Под знаком национализма свобода и политическое самоопределение означают сразу и народный суверенитет равноправных граждан государства, и властно-политическое самоутверждение нации, ставшей суверенной. В международной солидарности с угнетенными, от энтузиазма по поводу греческого и польского освободительного движения в начале XIX века и до культа героев и революционного туризма наших дней (Китай, Вьетнам, Куба, Португалия, Никарагуа), отражается один элемент; другой же проявляется в стереотипном образе врага, окаймляющем путь всех национальных движений. Так, для немцев между 1806 и 1914 годами образы врага делали из французов, датчан и англичан. Однако же симптомы этого неослабевающего напряжения проявляются не только в таких инверсивных реакциях, но и в тех государствах и формах самого исторического сознания, где оформился национализм.
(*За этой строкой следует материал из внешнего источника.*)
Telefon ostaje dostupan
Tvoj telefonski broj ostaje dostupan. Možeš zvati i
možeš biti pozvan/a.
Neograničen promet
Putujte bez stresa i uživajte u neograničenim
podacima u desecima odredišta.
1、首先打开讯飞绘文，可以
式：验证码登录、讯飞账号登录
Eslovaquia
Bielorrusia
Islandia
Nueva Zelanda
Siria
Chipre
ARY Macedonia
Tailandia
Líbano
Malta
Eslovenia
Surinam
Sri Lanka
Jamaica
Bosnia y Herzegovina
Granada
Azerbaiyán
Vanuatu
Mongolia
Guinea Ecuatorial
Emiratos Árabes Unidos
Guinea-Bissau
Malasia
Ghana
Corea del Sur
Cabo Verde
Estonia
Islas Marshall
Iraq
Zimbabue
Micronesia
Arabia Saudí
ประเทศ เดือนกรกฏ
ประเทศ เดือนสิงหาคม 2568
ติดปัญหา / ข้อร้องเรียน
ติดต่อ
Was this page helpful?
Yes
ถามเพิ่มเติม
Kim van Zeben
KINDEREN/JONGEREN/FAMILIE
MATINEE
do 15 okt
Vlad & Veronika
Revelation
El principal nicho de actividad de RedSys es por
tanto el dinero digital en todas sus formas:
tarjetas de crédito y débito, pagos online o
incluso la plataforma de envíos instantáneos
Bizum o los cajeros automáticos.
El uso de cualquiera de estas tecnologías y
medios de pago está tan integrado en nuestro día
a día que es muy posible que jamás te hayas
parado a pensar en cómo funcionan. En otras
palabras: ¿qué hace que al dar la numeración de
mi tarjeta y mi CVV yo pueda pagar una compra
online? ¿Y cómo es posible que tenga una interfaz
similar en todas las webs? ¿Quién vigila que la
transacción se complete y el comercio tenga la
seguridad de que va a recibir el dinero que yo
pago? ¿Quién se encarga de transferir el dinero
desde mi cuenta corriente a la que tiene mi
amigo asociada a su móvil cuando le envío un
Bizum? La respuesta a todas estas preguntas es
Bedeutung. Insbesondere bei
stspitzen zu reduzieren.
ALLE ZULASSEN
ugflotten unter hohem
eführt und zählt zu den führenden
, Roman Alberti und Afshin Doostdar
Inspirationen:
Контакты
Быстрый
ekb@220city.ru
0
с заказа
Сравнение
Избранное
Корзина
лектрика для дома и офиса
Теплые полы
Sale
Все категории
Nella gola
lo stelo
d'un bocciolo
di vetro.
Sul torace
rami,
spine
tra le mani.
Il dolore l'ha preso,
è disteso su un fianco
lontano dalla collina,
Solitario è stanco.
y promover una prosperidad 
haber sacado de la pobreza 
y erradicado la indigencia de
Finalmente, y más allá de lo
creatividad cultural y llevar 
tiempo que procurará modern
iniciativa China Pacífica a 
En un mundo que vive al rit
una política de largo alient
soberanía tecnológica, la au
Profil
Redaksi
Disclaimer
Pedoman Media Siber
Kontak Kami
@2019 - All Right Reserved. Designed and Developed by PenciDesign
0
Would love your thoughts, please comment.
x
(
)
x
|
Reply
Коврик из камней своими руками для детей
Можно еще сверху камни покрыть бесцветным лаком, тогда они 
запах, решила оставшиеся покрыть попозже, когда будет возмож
Форма национальной идентичности делает необходимым, чтобы каждая нация организовалась в государство ради обретения независимости. Но все-таки в исторической реальности государство с национально однородным населением всегда оставалось фикцией. Само национальное государство впервые порождает те движения за автономию, в которых угнетенные национальные меньшинства борются за свои права. И когда национальное государство подчиняет меньшинства своему централизованному управлению, оно противоречит предпосылкам для самоопределения, на которые само и ссылается. Подобное противоречие пронизывает историческое сознание, в среде которого формируется самосознание той или иной нации. Чтобы сформировать коллективную идентичность и сделаться ее стержнем, культурно-языковые жизненные взаимосвязи должны быть представлены смыслообразующим способом. Только повествовательная конструкция событий, имеющих смысл, скроенный по мерке собственного коллектива, дает перспективы на будущее, ориентированные на поступки, и удовлетворяет потребности в самоутверждении и самоподтверждении. Однако же этому противоречит та среда наук о духе, что способствует репрезентации одобряемого прошлого. Ведь соотнесенность с истиной обязывает науки о духе к критике; она противоречит социально-интегративной функции, ради которой национальное государство обращалось к публичному использованию исторических наук. Как правило, компромисс возникал благодаря историографии, возводившей вчувствование в наличное в методический идеал и отказывающейся от того, чтобы «гладить историю против шерсти» (Беньямин). Взгляд, отказывающийся от оборотной стороны победы, тем скорее может скрыть от себя собственную избирательность, чем скорее последняя исчезнет в избирательности повествовательной формы.